Saved data entries:
[Start of Attachment]
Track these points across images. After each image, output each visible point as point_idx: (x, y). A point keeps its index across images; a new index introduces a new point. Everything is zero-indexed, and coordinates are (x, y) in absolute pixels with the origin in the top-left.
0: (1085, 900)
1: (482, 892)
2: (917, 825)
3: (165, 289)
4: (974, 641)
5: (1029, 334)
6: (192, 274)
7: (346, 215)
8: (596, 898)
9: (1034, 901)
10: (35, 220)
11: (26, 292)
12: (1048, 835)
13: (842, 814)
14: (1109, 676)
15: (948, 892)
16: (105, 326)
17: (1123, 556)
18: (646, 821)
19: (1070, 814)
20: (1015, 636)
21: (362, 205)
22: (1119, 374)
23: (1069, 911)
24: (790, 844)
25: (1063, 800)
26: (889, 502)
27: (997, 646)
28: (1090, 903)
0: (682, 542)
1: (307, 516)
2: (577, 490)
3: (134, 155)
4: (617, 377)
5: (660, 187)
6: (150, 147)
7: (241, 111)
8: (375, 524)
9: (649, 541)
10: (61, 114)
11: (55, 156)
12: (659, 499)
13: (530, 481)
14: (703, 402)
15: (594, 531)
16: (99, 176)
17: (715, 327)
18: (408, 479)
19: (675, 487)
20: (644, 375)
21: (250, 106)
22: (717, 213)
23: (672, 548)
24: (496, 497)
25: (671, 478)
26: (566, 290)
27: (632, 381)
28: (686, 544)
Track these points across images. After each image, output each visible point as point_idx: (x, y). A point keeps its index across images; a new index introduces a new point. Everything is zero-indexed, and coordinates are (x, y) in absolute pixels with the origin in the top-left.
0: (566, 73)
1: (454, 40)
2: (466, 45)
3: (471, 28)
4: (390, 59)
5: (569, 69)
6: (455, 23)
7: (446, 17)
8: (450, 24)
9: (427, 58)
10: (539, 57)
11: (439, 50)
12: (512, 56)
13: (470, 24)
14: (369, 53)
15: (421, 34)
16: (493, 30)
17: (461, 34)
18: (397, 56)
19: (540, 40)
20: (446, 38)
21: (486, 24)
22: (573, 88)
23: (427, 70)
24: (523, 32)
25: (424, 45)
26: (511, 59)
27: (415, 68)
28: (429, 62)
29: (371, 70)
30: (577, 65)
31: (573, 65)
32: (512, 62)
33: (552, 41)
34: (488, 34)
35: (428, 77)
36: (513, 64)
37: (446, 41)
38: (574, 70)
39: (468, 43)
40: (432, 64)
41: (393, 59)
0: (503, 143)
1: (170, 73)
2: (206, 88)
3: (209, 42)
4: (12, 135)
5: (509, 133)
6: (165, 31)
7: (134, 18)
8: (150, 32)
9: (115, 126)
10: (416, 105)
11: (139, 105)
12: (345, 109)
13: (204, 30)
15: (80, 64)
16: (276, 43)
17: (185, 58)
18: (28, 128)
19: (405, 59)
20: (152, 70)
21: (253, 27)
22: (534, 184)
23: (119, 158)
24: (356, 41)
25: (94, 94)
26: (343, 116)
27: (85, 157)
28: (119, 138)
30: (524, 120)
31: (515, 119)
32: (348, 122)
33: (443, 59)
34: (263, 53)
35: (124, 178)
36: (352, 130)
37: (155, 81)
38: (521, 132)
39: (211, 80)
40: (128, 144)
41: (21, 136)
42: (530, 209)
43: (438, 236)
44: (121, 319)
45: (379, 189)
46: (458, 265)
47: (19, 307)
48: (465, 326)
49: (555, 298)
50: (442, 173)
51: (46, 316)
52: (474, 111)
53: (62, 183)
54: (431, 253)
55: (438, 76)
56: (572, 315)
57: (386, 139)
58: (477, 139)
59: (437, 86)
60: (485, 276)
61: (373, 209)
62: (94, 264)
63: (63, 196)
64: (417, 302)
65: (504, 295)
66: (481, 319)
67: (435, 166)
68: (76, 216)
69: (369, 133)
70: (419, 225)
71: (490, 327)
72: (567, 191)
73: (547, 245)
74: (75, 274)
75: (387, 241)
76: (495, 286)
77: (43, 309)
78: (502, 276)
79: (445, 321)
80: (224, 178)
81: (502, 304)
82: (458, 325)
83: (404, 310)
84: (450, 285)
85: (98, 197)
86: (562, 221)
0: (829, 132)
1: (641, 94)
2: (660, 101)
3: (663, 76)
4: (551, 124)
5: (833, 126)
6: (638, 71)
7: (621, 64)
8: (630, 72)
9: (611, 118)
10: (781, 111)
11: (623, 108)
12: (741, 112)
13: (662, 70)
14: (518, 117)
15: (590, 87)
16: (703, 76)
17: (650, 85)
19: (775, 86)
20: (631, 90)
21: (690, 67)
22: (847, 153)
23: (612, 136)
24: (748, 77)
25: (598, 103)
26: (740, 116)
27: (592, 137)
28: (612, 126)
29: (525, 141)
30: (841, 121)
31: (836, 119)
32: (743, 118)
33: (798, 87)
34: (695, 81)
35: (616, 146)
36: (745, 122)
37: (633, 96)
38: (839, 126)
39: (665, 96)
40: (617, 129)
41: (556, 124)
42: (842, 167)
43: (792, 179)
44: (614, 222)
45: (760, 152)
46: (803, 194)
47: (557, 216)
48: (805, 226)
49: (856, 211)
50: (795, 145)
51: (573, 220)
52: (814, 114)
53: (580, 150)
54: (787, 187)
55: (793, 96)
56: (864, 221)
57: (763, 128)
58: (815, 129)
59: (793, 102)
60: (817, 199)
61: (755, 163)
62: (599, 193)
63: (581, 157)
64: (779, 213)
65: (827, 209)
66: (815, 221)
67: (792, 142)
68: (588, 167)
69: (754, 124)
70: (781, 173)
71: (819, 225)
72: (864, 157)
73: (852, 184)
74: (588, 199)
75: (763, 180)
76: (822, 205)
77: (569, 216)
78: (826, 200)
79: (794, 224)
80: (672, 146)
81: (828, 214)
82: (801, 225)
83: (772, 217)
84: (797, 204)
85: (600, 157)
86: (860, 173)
[End of Attachment]
What you should do: Copy the lines from the start of the data through the line containing "5: (1029, 334)", inclusive, and swap "zero-indexed" for "0-indexed" while keeping everything else the same.

Exercise result:
Track these points across images. After each image, output each visible point as point_idx: (x, y). A point keeps its index across images; a new index introduces a new point. Everything is 0-indexed, and coordinates are (x, y) in absolute pixels with the origin in the top-left.
0: (1085, 900)
1: (482, 892)
2: (917, 825)
3: (165, 289)
4: (974, 641)
5: (1029, 334)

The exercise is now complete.